TAREFAS PROPOSTAS:
1. Que idade o texto sobre o Marajó atribui à antiga cultura marajoara?
2. Reproduza fielmente o trecho do texto sobre o Marajó que vai de "Considerando que Marajó" a "com recursos adicionais.".
3. Enumere todos os municípios que o texto sobre o Marajó menciona como prioritários para o Plano Estratégico VER-O-PARÁ.

TEXTO DA PÁGINA:
==========

Pois, com esta rememoração histórica pouco conhecida, infelizmente, pisada pelo esquecimento para triunfo da equivocada imagem do Búfalo como "símbolo" da cultura marajoara brega; queremos provocar discussão construtiva a fim de que cada cidade do Marajó venha a ter totem de informação turístico-cultural, como lugar de memória da antiga CULTURA MARAJOARA de mil e quinhentos anos de idade.

Considerando que Marajó é polo turístico reconhecido pelo Ministério do Turismo a proposição poderá ser objeto de projeto de SINALIZAÇÃO TURÍSTICA em parceria com o Estado e os ministérios da Cultura e da Educação sob demanda da AMAM através da SETUR. Deste modo, a comunidade marajoara deve ser informada de que, embora a comunicação institucional enfatize Ponta de Pedras, Salvaterra e Soure como municípios turísticos prioritários para o Plano Estratégico VER-O-PARÁ; este fato não exclui os mais municípios do Marajó de desenvolver atividades turísticas, contando com recursos adicionais.

==========

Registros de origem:
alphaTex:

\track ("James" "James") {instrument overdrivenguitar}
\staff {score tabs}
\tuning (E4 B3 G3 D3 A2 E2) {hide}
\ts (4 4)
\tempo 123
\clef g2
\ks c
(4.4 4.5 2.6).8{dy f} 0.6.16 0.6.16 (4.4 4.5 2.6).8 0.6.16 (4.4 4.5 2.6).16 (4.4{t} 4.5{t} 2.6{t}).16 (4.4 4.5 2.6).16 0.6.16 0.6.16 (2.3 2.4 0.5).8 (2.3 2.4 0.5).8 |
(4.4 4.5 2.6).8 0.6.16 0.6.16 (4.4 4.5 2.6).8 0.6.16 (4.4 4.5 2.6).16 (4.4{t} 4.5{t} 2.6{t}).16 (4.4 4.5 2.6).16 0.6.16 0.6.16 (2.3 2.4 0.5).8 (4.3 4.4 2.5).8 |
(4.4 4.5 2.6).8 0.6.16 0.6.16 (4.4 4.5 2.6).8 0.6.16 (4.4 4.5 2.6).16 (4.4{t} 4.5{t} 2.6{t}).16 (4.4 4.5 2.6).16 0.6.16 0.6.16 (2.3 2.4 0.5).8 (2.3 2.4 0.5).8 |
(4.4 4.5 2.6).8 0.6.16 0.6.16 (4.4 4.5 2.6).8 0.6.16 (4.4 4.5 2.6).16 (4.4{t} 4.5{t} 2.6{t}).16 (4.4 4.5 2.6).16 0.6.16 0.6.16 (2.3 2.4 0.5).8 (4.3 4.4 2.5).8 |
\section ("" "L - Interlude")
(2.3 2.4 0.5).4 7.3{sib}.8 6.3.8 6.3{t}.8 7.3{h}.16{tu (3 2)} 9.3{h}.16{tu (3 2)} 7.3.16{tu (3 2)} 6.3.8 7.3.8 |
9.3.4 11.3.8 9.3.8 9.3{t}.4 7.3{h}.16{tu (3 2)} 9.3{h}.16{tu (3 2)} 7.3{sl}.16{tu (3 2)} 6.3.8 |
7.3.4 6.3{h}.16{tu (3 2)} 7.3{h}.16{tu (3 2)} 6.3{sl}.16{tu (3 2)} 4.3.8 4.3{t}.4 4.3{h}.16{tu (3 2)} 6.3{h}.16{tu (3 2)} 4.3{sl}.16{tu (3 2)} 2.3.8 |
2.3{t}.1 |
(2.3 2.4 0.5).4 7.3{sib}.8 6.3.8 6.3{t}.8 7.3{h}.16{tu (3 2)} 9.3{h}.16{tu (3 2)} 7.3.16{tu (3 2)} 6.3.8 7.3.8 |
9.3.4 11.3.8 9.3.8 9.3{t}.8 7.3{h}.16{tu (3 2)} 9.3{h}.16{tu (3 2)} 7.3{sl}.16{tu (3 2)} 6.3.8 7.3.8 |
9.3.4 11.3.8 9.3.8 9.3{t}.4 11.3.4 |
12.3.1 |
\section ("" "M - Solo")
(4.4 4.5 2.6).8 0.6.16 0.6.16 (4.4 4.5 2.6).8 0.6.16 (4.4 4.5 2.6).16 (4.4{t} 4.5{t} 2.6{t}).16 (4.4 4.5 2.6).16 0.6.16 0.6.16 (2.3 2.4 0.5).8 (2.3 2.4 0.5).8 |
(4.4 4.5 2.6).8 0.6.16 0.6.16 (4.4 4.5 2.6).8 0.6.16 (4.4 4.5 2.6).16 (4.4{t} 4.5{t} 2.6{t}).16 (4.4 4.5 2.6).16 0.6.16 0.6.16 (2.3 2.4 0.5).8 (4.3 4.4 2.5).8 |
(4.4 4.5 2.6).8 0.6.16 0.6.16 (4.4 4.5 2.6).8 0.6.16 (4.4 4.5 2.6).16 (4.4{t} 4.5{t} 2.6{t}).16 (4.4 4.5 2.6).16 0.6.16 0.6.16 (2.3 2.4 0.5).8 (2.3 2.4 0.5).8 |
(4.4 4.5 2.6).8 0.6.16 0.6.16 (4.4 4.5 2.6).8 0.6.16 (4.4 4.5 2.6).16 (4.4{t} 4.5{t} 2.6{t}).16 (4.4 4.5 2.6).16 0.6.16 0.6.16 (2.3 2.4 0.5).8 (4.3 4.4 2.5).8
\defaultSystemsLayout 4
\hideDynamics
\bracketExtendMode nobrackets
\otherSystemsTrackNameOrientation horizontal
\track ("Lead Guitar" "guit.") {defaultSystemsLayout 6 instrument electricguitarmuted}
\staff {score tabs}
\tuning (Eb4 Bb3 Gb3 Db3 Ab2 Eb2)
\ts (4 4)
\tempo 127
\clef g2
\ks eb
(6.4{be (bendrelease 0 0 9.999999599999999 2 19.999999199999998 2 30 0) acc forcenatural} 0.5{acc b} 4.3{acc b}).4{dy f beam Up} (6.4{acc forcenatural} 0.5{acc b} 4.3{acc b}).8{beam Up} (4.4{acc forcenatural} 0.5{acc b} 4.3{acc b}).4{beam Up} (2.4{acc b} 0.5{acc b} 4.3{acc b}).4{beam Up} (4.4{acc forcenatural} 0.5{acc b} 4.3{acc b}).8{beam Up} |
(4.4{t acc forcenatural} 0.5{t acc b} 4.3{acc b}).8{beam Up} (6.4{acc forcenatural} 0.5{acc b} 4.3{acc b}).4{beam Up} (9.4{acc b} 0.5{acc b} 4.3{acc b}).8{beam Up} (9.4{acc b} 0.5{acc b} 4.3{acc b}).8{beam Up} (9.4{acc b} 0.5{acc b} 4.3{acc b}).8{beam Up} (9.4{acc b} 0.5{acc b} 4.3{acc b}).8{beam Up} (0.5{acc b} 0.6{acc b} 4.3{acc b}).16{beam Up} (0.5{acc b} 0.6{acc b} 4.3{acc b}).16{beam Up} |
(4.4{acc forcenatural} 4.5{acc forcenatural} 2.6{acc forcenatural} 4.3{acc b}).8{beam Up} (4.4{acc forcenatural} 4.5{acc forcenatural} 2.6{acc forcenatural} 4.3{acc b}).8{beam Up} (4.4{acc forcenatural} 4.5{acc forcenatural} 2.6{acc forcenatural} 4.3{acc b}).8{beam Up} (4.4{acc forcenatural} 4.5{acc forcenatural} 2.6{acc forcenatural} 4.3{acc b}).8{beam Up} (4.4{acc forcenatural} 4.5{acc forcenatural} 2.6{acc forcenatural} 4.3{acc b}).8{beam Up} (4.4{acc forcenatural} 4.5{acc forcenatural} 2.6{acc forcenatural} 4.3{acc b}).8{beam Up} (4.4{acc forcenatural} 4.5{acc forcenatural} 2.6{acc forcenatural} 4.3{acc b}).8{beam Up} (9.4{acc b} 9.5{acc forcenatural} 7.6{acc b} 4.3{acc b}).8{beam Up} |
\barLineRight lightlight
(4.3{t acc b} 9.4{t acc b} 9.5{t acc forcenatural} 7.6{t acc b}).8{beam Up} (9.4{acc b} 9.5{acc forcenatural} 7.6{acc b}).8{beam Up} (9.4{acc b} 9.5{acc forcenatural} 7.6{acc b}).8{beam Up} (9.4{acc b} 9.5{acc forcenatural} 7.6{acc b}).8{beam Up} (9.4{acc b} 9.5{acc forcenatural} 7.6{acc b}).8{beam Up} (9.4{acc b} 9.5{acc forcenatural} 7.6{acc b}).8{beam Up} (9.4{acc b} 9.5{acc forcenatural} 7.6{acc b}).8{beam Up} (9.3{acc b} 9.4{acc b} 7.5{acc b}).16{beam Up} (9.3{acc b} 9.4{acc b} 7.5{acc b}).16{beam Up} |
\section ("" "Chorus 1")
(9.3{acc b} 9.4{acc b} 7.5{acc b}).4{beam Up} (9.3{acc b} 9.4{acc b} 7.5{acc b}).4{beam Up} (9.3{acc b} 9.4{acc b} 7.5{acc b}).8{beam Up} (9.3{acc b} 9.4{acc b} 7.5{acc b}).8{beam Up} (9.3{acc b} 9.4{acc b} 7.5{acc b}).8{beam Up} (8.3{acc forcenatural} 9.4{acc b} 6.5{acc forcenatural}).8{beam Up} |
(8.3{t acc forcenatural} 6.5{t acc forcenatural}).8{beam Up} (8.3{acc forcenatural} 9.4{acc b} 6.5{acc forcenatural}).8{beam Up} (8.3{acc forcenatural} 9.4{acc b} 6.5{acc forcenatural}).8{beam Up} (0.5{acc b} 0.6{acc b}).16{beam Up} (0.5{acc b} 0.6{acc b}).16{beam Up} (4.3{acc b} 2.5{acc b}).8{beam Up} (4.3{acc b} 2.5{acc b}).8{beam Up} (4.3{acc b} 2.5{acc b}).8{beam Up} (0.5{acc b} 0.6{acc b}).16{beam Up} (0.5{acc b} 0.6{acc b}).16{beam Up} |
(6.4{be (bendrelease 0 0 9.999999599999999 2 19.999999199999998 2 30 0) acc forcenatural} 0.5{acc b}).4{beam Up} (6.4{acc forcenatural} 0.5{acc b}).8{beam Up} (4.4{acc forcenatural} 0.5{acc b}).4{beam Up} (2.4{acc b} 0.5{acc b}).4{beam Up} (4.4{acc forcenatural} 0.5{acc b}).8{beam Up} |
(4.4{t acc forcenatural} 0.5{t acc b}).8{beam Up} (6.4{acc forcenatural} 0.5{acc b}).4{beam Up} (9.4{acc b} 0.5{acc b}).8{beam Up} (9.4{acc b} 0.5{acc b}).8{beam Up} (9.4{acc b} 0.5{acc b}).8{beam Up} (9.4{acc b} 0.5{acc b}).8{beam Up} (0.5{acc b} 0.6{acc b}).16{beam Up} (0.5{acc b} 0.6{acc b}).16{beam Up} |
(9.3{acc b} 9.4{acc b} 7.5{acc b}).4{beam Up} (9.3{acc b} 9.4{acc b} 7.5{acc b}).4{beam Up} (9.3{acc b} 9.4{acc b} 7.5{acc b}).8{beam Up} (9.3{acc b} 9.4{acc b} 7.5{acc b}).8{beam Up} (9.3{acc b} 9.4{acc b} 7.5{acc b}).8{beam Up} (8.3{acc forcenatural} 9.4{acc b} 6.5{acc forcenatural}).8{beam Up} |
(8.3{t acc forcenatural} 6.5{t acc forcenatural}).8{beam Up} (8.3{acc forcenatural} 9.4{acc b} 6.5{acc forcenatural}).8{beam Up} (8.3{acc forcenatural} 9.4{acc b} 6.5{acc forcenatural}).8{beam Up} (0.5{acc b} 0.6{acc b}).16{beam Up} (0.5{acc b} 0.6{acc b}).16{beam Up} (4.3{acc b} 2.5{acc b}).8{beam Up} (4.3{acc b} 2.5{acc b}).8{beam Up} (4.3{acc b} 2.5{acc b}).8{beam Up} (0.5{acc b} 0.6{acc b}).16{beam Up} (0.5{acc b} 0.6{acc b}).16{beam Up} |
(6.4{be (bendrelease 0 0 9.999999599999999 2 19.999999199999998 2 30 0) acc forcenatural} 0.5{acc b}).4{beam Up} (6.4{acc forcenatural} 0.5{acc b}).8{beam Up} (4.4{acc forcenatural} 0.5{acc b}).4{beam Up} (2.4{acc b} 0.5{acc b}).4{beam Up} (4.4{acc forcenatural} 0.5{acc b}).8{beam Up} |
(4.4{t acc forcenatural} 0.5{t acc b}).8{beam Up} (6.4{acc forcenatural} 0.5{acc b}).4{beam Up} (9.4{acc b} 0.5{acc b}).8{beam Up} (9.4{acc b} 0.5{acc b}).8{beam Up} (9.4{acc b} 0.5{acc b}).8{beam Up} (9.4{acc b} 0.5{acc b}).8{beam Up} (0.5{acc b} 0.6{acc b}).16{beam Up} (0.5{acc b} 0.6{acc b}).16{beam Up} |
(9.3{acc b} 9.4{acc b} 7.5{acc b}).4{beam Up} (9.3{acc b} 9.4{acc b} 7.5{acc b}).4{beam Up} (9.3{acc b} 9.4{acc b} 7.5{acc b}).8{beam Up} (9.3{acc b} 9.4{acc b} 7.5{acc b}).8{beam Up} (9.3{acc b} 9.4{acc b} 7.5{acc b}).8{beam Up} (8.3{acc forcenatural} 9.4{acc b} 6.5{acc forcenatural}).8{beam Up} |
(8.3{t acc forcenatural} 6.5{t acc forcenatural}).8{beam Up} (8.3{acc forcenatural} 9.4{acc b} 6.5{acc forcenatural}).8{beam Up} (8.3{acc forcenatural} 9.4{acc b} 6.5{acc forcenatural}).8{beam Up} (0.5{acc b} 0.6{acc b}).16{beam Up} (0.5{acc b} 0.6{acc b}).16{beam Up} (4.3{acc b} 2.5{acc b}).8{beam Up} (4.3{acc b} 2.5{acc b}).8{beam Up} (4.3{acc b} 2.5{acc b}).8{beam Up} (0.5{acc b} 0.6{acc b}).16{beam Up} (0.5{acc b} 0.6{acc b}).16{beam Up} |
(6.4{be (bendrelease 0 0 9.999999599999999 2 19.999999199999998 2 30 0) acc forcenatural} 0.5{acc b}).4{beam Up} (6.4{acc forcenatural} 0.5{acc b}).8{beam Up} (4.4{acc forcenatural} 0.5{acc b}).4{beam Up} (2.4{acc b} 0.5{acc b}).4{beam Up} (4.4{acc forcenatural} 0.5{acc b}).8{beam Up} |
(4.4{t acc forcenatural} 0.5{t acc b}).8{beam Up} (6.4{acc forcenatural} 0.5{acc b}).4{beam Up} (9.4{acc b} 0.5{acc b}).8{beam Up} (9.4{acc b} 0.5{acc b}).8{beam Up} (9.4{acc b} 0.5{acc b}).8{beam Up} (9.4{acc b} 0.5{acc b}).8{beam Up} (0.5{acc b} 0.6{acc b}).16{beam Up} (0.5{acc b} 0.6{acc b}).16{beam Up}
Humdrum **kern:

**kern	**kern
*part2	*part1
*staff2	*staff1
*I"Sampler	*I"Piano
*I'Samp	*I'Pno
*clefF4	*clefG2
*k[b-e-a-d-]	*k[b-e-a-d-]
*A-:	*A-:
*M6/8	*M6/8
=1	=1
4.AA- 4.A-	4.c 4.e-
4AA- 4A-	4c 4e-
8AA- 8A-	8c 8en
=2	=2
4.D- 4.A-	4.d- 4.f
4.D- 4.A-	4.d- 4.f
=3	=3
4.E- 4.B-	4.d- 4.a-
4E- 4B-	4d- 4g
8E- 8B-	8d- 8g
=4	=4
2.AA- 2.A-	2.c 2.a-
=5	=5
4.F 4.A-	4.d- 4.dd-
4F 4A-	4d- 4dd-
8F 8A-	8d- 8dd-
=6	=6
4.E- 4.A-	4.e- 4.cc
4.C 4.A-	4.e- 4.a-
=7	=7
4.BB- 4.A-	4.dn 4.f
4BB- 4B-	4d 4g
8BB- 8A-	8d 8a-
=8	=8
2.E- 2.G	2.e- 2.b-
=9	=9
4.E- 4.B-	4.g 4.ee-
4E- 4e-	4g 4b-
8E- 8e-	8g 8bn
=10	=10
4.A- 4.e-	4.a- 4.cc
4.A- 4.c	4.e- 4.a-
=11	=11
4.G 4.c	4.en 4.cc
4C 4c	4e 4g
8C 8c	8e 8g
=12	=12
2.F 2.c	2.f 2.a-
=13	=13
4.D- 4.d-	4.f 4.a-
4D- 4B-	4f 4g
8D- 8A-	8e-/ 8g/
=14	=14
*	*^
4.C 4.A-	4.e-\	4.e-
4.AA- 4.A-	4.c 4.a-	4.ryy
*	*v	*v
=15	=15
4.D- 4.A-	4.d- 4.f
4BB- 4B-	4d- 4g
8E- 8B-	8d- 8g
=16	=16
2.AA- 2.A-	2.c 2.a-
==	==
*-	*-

==========

RESPOSTAS DO EXERCÍCIO:
1. Mil e quinhentos anos.

2.
Considerando que Marajó é polo turístico reconhecido pelo Ministério do Turismo a proposição poderá ser objeto de projeto de SINALIZAÇÃO TURÍSTICA em parceria com o Estado e os ministérios da Cultura e da Educação sob demanda da AMAM através da SETUR. Deste modo, a comunidade marajoara deve ser informada de que, embora a comunicação institucional enfatize Ponta de Pedras, Salvaterra e Soure como municípios turísticos prioritários para o Plano Estratégico VER-O-PARÁ; este fato não exclui os mais municípios do Marajó de desenvolver atividades turísticas, contando com recursos adicionais.

3. Ponta de Pedras, Salvaterra e Soure.